# ”Live” from the trot lines



## Try'n Hard (Oct 23, 2008)

Got bored with crappie fishing so put out two unbaited lines in the creek. Spent the last two hours catching about 40 little bream with a popping bug. Fixed to eat then bait em up before dark. I’ll update as the lines go down and again , well I’ll probably get sleepy and I won’t go back till daylight but stay tuned


----------



## specktackler57 (May 15, 2011)

Can’t wait for pics


----------



## JoeyWelch (Sep 25, 2009)

Get em Kevin!!!


----------



## Murphy's Law (Sep 27, 2007)

Living the dream man !

Sent from my SM-G950U using Tapatalk


----------



## Try'n Hard (Oct 23, 2008)

35 hooks. Two lines


----------



## JoeyWelch (Sep 25, 2009)

Better clean that freezer out and make some room.


----------



## Bodupp (Oct 3, 2007)

Better check them early or them flatheads will be parboiled.

I'll bet catching the bait was fun.


----------



## Try'n Hard (Oct 23, 2008)

Bodupp said:


> Better check them early or them flatheads will be parboiled.
> 
> 
> 
> I'll bet catching the bait was fun.




Catching the bait was a blast!


----------



## ChileRelleno (Jul 7, 2012)

Here kitty kitty kitty kitty!


----------



## sureicanfish (Sep 30, 2007)

I bet that ac is feeling real good, and the pillow be calling you!...time to check the line!


----------



## Try'n Hard (Oct 23, 2008)

The nine pm check yielded the biggest bass I’ve seen up here. Probably 6 or 7 pounds. Threw him on the deck and the hook came out and right back in he went. Scary out there. Two gators, a beaver that bout made me dirty my diaper and lotsa unidentified eyes watching me from the bank


----------



## GROUPERKING (Sep 28, 2011)

I bet them eyes belonged to wooly boogers ! Lol ! Hopefully you will have a whole line full of nad slappers in the morning !


----------



## Try'n Hard (Oct 23, 2008)

Here we go


----------



## sureicanfish (Sep 30, 2007)

Hurry up will ya! I dont want to get in trouble checking for updates at church


----------



## jaster (Oct 7, 2007)

Must still be hauling em all in!


----------



## Try'n Hard (Oct 23, 2008)

Disappointing. Only a couple brim left and only 3 blues


----------



## lettheairout (Mar 11, 2008)

Any signs of gators eating your catch before you got back?

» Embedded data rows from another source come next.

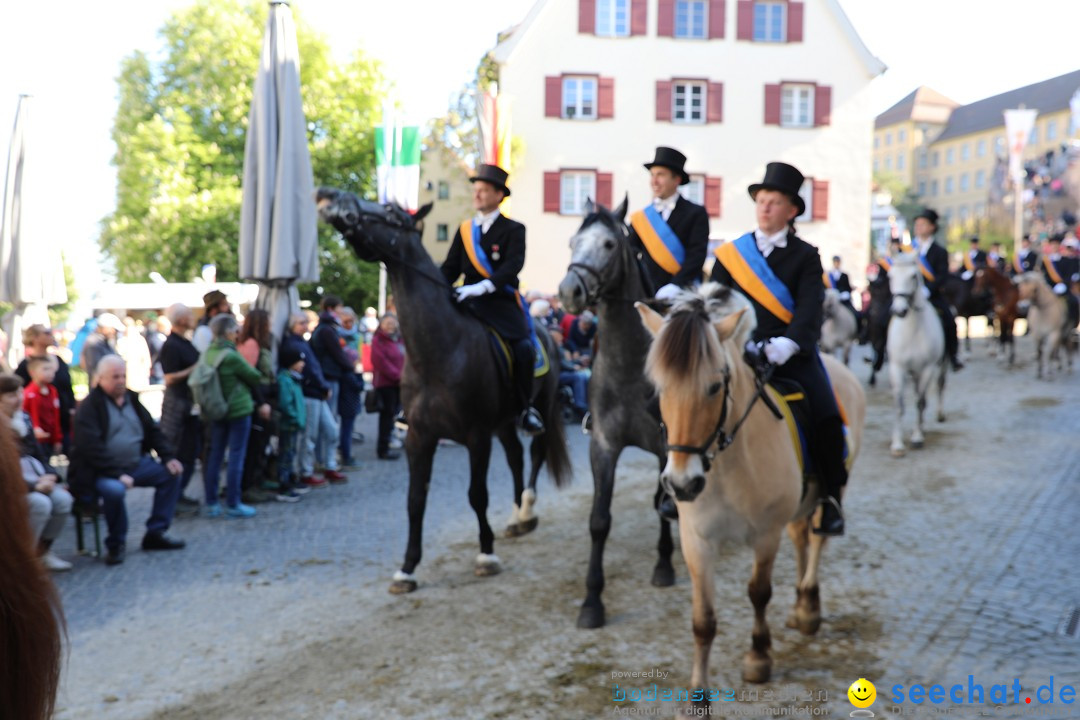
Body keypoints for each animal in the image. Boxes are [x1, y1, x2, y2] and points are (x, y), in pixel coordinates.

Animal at [557, 198, 673, 630]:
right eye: (573, 241)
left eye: (609, 243)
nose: (569, 291)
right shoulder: (604, 445)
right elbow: (599, 521)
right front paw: (592, 602)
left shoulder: (665, 444)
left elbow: (663, 500)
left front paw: (663, 566)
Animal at [635, 284, 864, 695]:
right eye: (659, 389)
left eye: (714, 387)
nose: (682, 484)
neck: (726, 464)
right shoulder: (697, 540)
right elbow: (703, 620)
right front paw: (699, 696)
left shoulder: (765, 535)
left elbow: (759, 592)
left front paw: (758, 657)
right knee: (801, 537)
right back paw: (801, 607)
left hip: (834, 488)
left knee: (818, 538)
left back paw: (809, 606)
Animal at [885, 253, 946, 455]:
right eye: (890, 276)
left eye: (913, 276)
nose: (899, 310)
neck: (912, 330)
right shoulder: (898, 368)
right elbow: (899, 405)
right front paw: (897, 444)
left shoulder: (927, 369)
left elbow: (920, 401)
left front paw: (917, 438)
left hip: (939, 367)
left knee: (937, 388)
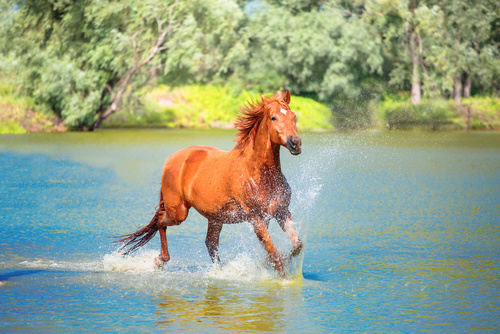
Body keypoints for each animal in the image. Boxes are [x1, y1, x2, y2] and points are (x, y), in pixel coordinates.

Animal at [117, 88, 302, 276]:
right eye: (273, 117)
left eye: (293, 116)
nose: (295, 143)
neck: (259, 176)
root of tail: (172, 157)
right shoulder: (256, 218)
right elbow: (274, 254)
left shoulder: (281, 212)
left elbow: (297, 245)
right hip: (178, 211)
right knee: (161, 220)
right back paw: (160, 261)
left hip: (215, 217)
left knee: (210, 243)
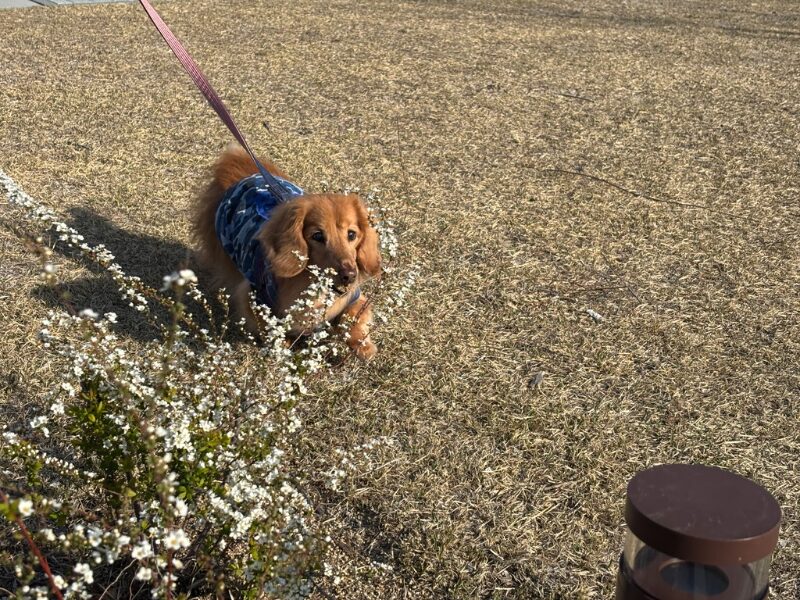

Sent from my SM-N920V using Tapatalk


----------



## DMC (Nov 28, 2010)

How deep you fishing


----------



## Try'n Hard (Oct 23, 2008)

lettheairout said:


> Any signs of gators eating your catch before you got back?
> 
> Sent from my SM-N920V using Tapatalk




Naw. It’s a big snapping turtle. Once they find it they go down the line


----------



## Try'n Hard (Oct 23, 2008)

DMC said:


> How deep you fishing




Both lines were in 15’.


----------



## Bodupp (Oct 3, 2007)

I really thought those live bream would get you some flatheads.


----------



## Try'n Hard (Oct 23, 2008)

Bodupp said:


> I really thought those live bream would get you some flatheads.




It never does. They like shad


----------



## The Hired Hand (Jun 27, 2016)

I get flathead on them all the time.


----------



## Try'n Hard (Oct 23, 2008)

The Hired Hand said:


> I get flathead on them all the time.




I’m sure they love them but we have a huge population of shad and skipjack. I never seem to catch as much, even flatheads when I use brim


----------